Saint Patrick’s Day not only serves as a celebration of all things Irish but also supports the continuation of its culture and helps reinforce a sense of pride, as well as identity, in the Irish people and their descendants. The observance originally started as a religious holiday to honor Saint Patrick, who introduced Christianity to Ireland in the 5th Century and was later recognized as the patron saint of Ireland.
The world’s first Saint Patrick’s Day parade happened on March 17, 1762, in New York City and it featured Irish soldiers serving in the English military. It became an annual event and has become one of the most popular and celebrated events in the world. In 2012, nearly 35 million U.S. residents claimed ancestral roots to Ireland, which outpaces the population of Ireland itself (4.6 million) by more than seven times. New York State has approximately 2.5 million residents who claim Irish ancestry, which is among the most of any state. Additionally, nearly 23 percentage of Massachusetts residents claim Irish ancestry, which is among the highest in the nation. Moreover, Irish ranked second among most reported ancestry in the United States while German ancestry ranked as the first.
Saint Patrick’s Day helps support the continuation of its culture and reinforces a sense of pride, as well as identity, in the Irish people and their descendants. It is essential for mental health to have an identity that is stable, unified, coherent, and esteemed. However, given the tumultuous history of Ireland that has undergone dramatic changes over the last few decades, it has become increasingly difficult for the Irish to maintain a sense of pride and identity–either personal or national.

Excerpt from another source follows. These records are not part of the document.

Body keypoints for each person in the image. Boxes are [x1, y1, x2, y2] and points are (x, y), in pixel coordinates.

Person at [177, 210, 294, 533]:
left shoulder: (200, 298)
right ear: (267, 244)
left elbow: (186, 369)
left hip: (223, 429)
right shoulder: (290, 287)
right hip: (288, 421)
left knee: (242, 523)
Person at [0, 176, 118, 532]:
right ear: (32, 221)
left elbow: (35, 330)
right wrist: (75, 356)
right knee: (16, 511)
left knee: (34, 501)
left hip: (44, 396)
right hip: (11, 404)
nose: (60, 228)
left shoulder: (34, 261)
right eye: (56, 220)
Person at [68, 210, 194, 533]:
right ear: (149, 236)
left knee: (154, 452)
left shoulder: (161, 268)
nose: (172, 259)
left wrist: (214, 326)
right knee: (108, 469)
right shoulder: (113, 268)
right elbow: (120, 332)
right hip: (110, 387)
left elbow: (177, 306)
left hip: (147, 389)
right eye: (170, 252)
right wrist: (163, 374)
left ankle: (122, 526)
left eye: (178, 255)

Other statistics of interest related to Irish ancestry, as of 2012, include over 150,000 people with Irish ancestry who were naturalized citizens, over 34 percent of people age 25 and over of Irish ancestry, who had a bachelor’s degree or higher. Additionally, 93.4 percent of Irish-Americans in this same age group had obtained at least a high school diploma. When these statistics were compared to the nation as a whole, the corresponding rates were 29.1 percent and 86.4 percent, respectively.
Another area of concern that has impacted the Irish culture and sense of pride and identity is the financial crisis following Ireland’s 2008 economic crash. In the wake of the crash, over 400,000 people have left Irish shores, from a population of just over 4.6 million. Additionally, almost 250 people continue to leave the country every day, prompting many to ask if Ireland has entered another period of mass exodus. Despite the mass emigration, the population of Ireland continues to flourish. This increase in population is due to new births and continued inward migration from areas including Central and Eastern Europe.
Saint Patrick’s Day helps support the continuation of its culture and reinforces a sense of pride, as well as identity, in the Irish people and their descendants. The holiday celebrates the country, its heritage, and fosters a sense of inclusion and acceptance. While the observance of the holiday has changed dramatically from its origins, it continues to cast the Irish culture in a positive and jubilant light and provides Irish-Americans with a sense of pride and identity via connection to their ancestral roots.